*REQUIRED WORK*: What is needed here is every line of the records that includes "Rendered".

*TASK INPUTS*:
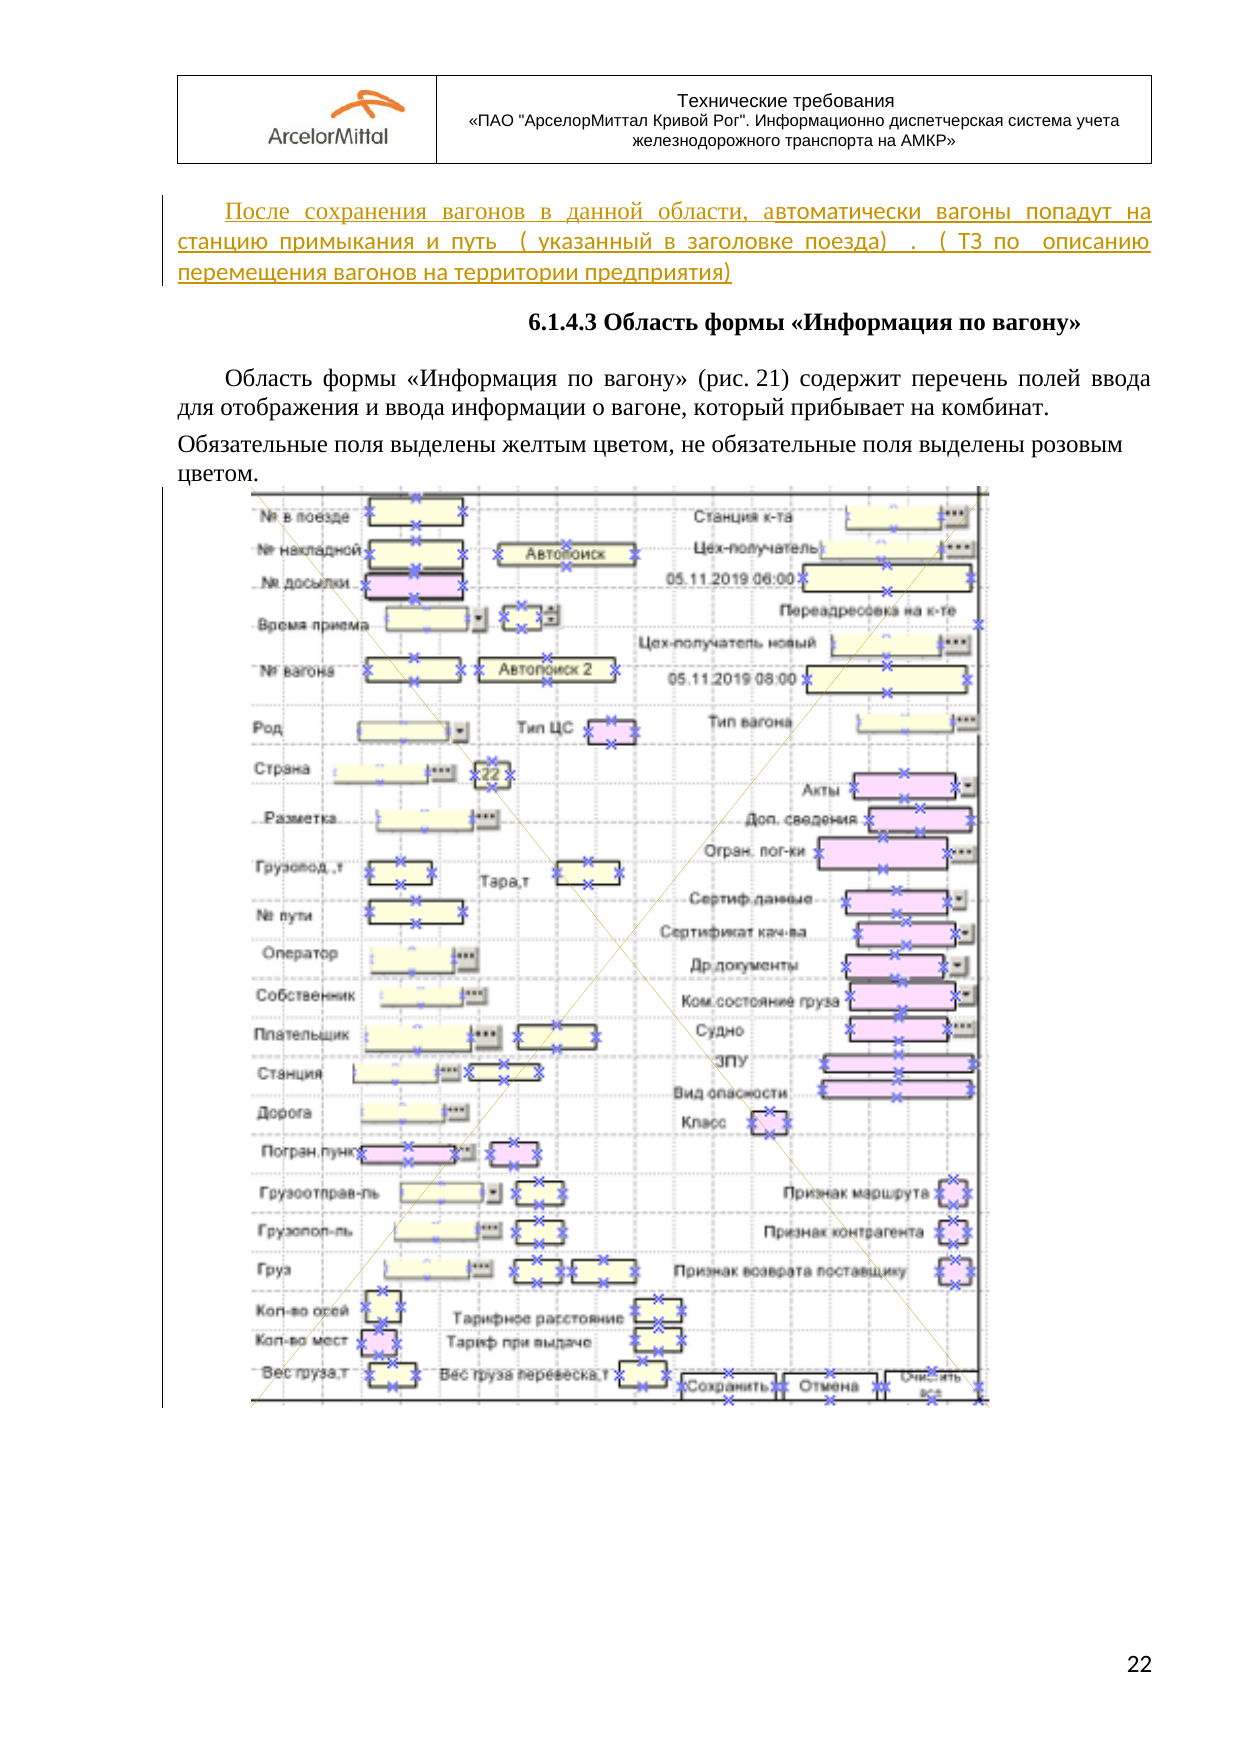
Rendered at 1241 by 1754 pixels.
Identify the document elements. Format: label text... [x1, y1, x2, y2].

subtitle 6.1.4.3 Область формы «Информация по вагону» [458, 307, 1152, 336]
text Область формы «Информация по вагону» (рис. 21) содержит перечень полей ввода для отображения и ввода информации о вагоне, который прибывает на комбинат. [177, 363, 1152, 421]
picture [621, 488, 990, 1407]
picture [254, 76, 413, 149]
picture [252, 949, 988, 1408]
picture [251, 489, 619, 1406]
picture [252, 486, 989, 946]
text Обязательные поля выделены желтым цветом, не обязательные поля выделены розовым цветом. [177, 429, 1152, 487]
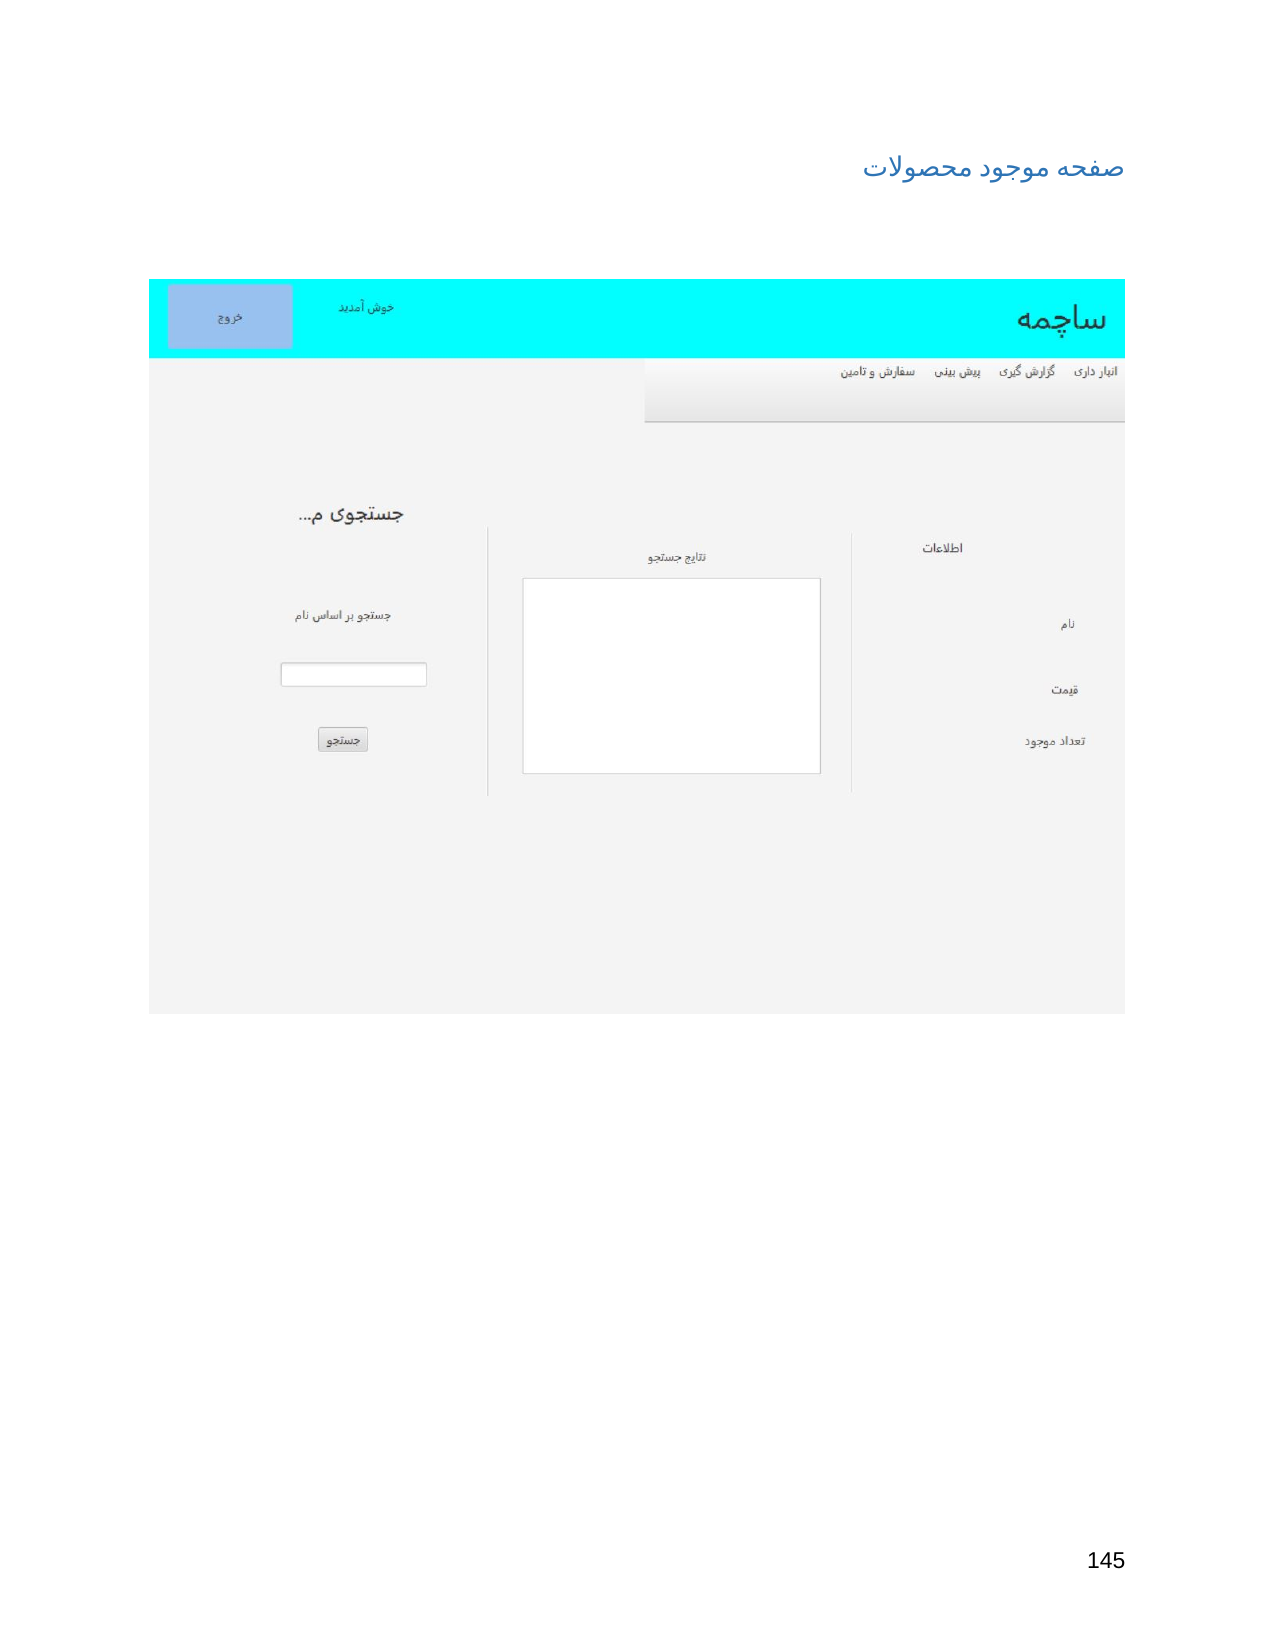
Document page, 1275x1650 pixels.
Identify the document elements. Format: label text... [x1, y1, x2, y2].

--

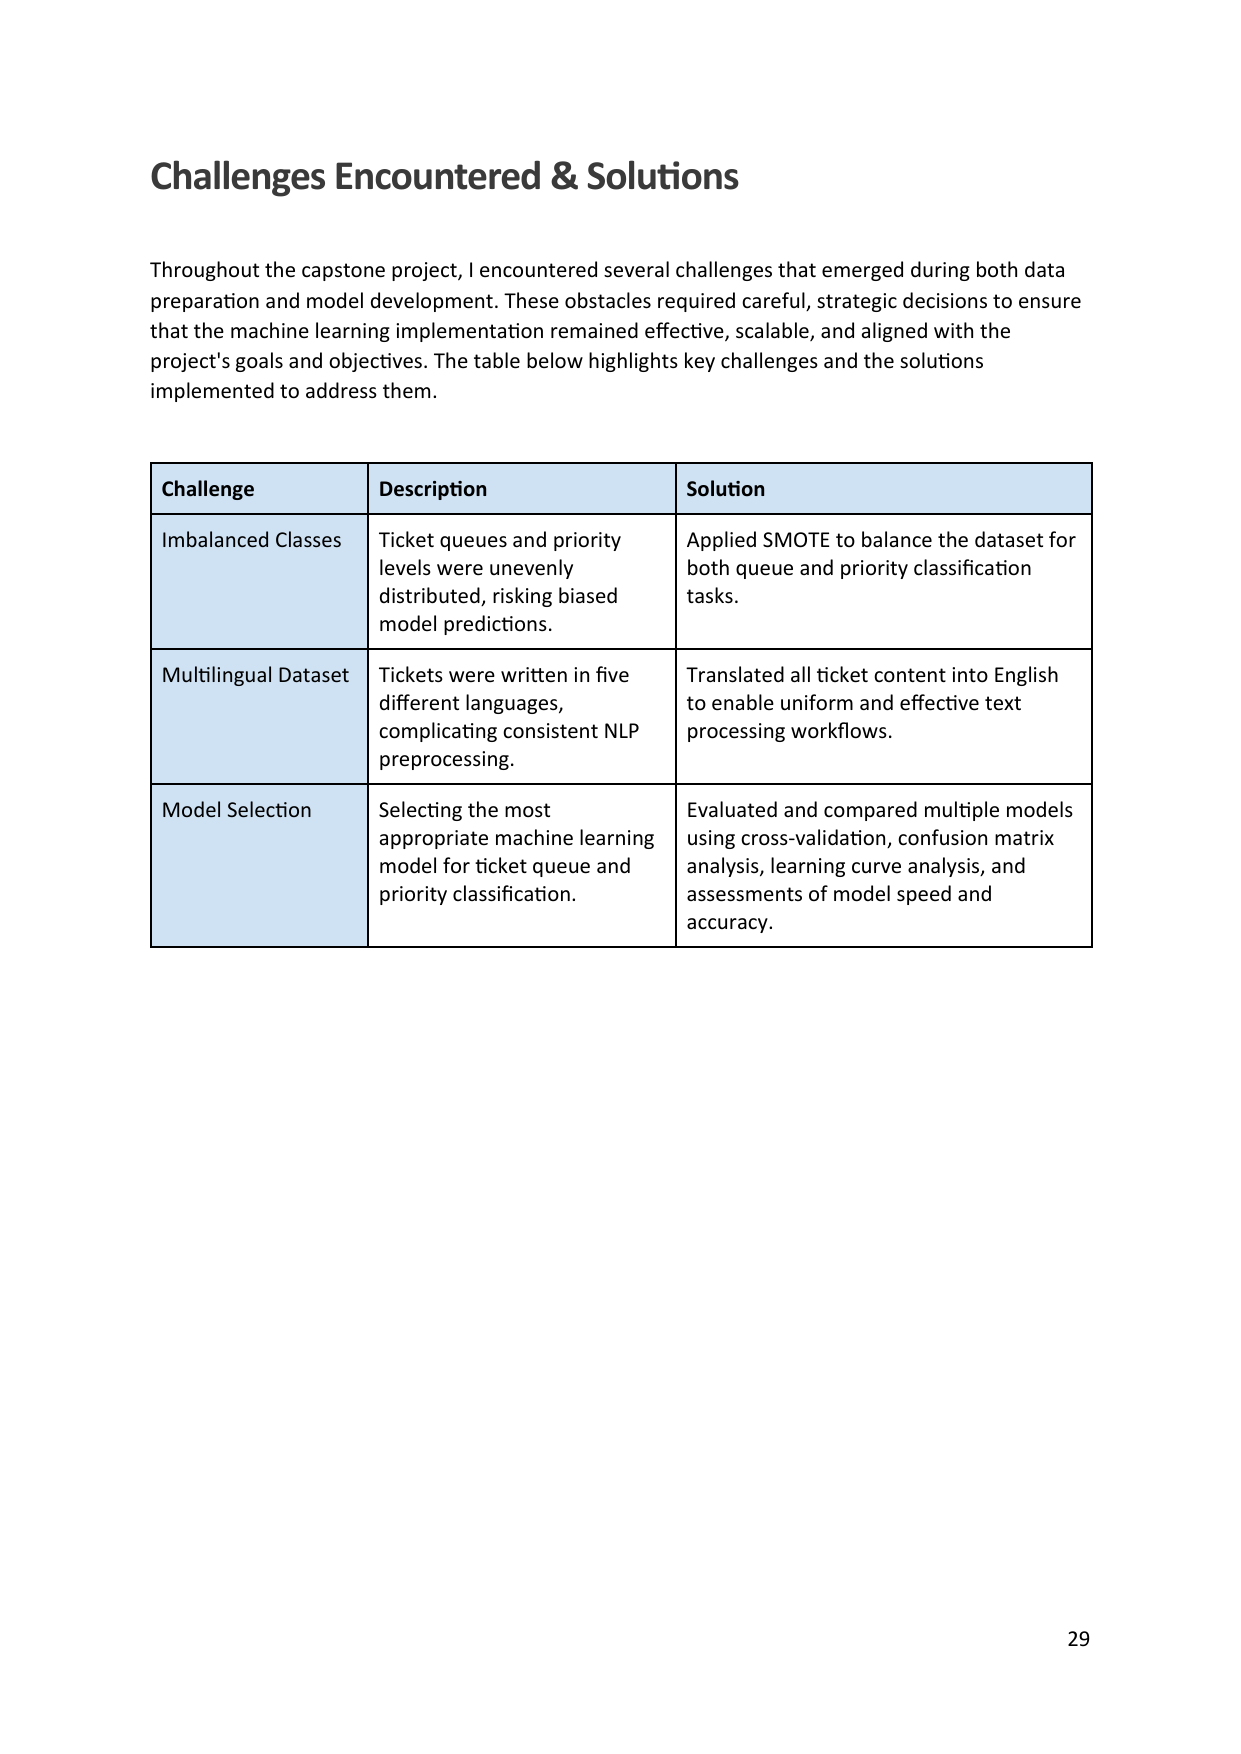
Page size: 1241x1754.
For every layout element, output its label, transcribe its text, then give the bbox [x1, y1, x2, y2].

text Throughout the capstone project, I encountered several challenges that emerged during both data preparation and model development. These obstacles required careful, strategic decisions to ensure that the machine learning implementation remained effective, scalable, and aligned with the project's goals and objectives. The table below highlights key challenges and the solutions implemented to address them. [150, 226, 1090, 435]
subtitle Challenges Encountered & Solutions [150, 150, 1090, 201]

...

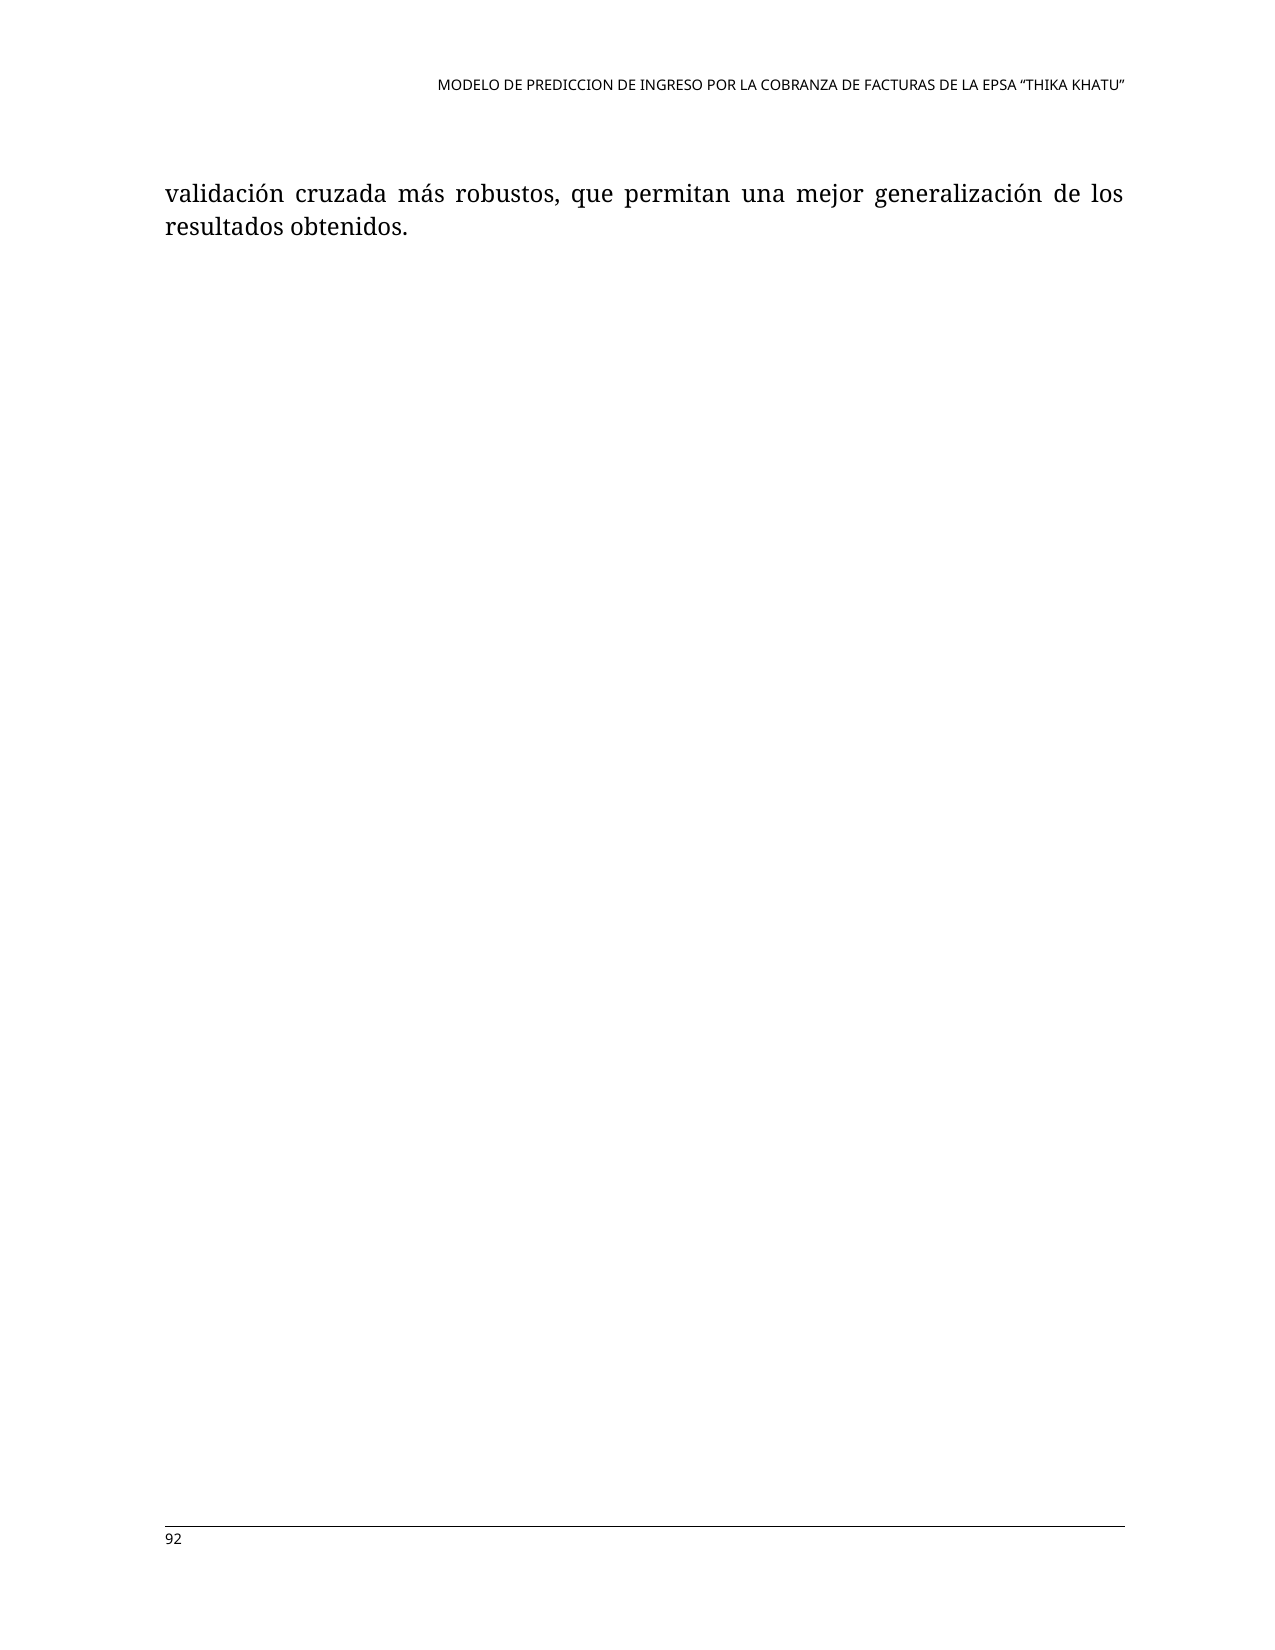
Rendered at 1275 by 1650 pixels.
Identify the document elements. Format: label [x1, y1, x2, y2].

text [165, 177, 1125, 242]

*EXERCISE RESPONSE*:
Rendered at 1241 by 1754 pixels.
Rendered at 1275 by 1650 pixels.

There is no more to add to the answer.